■ **YOUR INSTRUCTIONS**: Somewhere below are a line with "15: (7, 333, 11.93)" and a later line with "26: (436, 308, 12.43)". Output exactly those lines and all lines between them.
──────────────────────────────
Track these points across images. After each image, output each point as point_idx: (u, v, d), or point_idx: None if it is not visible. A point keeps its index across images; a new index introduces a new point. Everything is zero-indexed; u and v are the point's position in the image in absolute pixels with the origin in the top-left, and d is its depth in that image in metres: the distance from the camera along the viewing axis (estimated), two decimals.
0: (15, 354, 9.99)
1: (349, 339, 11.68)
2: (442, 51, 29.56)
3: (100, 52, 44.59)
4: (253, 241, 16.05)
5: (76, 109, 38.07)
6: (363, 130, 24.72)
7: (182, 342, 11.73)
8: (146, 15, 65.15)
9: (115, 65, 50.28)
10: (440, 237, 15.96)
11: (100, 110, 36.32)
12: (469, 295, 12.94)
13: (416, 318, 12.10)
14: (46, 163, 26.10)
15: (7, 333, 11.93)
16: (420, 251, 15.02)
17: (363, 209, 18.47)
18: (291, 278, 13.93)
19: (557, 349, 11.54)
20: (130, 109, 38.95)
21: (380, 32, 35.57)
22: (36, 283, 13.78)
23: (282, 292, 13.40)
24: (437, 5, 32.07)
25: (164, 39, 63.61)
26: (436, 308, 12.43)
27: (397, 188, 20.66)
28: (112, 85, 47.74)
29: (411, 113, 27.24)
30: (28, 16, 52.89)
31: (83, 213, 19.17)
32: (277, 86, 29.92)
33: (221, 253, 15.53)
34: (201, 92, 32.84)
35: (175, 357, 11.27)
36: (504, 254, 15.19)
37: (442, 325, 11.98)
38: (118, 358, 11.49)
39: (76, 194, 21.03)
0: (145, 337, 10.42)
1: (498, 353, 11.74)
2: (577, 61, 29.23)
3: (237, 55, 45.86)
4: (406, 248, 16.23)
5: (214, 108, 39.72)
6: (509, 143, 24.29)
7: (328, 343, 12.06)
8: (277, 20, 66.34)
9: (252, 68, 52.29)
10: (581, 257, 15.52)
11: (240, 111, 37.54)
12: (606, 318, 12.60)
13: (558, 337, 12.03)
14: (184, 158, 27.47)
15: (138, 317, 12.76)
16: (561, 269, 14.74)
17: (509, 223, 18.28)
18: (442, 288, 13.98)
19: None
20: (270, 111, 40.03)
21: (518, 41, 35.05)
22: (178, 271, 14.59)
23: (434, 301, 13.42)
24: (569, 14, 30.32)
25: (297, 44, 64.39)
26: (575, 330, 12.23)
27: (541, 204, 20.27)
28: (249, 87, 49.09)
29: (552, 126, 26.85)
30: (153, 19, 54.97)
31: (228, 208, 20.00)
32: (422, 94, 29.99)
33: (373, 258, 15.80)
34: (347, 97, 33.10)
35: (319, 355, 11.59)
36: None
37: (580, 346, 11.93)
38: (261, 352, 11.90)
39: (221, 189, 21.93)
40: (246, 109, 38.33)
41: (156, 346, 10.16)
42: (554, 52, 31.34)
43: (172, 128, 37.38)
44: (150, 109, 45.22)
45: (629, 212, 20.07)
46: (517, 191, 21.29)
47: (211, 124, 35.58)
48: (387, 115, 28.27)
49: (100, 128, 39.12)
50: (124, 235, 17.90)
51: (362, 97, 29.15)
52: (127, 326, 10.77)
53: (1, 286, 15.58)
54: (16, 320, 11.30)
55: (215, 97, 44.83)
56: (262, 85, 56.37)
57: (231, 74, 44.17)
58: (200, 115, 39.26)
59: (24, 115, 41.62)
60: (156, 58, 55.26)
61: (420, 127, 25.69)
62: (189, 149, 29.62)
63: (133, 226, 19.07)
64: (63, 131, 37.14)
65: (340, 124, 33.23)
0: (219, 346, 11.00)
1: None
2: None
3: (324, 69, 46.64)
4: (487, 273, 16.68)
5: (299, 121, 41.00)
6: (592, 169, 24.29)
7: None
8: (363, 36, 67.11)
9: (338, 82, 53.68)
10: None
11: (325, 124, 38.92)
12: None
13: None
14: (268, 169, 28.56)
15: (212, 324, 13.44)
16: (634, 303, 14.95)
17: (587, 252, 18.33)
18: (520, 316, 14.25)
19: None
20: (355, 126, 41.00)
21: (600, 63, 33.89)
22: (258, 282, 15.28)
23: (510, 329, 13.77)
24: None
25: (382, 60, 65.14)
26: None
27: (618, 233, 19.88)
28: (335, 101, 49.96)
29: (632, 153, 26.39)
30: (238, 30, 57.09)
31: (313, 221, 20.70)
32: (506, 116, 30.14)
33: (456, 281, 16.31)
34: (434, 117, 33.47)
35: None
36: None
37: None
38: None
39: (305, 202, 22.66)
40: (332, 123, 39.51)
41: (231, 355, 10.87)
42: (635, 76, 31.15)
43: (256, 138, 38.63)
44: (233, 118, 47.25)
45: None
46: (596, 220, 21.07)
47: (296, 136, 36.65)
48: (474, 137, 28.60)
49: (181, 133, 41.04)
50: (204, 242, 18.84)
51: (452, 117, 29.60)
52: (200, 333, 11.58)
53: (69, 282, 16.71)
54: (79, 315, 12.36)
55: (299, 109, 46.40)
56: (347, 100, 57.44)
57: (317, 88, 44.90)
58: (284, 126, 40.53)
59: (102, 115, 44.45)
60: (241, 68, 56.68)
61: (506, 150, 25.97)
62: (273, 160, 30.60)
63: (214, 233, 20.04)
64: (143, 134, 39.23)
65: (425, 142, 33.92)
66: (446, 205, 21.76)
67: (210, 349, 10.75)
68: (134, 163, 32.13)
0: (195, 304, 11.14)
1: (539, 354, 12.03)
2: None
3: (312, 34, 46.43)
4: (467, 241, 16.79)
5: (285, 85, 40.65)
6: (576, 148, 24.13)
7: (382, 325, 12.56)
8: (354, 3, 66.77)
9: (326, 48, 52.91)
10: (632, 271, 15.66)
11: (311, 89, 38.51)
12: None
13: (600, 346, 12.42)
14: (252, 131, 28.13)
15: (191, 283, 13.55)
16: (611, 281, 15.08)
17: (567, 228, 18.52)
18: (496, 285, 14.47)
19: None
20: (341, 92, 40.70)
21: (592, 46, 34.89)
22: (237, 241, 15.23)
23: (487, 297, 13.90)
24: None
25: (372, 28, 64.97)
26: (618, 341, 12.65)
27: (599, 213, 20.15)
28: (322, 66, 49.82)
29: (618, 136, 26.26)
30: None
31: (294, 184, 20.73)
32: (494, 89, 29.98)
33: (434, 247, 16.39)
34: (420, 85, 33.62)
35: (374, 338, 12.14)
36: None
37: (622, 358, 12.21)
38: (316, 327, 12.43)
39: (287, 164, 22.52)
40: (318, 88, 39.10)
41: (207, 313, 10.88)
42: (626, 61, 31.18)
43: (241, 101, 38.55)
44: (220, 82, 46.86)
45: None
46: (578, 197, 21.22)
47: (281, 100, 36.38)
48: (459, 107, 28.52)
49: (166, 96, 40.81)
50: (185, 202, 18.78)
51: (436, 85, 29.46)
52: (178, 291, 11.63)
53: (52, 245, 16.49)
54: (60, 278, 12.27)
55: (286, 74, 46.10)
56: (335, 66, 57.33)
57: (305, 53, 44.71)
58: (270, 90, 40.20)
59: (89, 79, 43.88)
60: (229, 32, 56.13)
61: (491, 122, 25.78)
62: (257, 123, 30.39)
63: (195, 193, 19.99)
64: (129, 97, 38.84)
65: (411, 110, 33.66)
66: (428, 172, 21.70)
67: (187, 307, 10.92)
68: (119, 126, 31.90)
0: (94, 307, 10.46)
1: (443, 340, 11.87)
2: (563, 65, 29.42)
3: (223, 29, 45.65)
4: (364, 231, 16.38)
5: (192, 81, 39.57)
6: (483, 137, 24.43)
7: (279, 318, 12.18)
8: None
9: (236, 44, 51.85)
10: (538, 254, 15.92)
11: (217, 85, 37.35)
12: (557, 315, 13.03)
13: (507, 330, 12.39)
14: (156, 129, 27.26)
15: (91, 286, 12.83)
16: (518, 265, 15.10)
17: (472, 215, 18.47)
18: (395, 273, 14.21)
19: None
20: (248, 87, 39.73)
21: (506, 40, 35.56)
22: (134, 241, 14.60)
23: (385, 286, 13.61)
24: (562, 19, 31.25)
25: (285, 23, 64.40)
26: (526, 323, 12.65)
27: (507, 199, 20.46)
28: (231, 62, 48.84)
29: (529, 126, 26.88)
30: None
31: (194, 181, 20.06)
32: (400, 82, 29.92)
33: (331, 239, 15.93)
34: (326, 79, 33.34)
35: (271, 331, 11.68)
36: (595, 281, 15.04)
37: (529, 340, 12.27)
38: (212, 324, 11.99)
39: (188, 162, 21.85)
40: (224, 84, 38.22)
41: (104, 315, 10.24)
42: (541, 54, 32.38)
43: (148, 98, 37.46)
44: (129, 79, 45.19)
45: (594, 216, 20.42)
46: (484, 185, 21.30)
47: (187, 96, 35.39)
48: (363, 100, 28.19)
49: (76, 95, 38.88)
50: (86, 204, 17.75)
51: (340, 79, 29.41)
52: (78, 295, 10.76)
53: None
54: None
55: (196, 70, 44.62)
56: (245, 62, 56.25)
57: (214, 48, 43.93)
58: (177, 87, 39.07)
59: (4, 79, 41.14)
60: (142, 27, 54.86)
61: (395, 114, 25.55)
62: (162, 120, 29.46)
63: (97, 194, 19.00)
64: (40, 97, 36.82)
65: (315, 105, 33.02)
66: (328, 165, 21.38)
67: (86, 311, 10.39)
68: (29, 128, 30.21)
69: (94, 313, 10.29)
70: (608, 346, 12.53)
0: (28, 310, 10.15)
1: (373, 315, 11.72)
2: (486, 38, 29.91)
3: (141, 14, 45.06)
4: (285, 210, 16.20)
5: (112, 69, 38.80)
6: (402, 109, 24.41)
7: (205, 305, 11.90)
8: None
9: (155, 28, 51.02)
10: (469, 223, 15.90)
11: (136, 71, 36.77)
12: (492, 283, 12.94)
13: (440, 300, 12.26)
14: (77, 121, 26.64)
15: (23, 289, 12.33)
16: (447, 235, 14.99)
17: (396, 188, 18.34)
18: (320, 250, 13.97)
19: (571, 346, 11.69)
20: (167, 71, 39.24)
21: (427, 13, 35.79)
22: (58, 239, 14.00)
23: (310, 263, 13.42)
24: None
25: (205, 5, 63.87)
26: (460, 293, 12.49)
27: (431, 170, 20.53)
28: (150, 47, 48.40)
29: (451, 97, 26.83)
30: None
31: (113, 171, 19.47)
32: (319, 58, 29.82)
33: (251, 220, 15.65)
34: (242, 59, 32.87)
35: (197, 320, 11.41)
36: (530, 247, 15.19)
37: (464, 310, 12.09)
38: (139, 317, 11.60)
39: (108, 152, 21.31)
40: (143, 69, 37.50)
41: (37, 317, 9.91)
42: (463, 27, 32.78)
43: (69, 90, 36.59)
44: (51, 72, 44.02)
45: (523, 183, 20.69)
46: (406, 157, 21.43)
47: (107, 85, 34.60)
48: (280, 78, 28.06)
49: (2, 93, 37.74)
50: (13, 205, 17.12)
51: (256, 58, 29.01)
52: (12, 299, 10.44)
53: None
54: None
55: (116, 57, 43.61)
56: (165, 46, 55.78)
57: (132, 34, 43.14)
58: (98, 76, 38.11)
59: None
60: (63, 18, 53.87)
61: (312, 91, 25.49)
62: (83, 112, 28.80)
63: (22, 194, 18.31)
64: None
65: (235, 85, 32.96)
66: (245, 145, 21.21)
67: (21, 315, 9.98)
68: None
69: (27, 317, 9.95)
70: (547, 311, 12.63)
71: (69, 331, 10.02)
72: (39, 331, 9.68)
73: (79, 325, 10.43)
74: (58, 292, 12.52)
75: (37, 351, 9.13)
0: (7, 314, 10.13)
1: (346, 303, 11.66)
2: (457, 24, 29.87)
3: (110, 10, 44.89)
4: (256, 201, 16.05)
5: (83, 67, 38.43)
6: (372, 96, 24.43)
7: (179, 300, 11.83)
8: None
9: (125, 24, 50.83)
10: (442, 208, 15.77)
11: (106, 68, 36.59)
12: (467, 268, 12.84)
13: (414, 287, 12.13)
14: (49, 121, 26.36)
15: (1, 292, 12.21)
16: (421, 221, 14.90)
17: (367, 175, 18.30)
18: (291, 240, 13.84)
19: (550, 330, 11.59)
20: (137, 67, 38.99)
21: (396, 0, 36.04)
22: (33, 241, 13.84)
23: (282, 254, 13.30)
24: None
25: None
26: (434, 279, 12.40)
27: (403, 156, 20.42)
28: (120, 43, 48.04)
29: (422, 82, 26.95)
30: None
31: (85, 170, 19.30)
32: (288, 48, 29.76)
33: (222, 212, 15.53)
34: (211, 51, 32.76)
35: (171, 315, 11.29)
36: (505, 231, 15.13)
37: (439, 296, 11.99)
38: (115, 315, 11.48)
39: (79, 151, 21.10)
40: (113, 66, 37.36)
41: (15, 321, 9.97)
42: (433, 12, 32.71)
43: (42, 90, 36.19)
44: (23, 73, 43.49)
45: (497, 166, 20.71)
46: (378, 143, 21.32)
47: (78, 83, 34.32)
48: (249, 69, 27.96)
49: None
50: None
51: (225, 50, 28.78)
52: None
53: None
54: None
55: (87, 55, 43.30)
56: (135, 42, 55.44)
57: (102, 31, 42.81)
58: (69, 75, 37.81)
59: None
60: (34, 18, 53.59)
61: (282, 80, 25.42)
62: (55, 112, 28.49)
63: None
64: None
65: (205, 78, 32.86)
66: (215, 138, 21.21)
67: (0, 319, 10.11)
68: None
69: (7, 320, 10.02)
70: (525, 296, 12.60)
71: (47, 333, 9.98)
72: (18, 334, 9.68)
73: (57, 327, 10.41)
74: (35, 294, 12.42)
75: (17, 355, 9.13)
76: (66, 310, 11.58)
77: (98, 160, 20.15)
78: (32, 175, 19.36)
──────────────────────────────
■ **WRITTEN RESPONSE**:
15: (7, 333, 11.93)
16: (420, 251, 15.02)
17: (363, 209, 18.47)
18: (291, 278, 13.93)
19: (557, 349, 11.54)
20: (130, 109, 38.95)
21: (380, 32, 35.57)
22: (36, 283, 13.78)
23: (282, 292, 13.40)
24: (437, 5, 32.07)
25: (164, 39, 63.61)
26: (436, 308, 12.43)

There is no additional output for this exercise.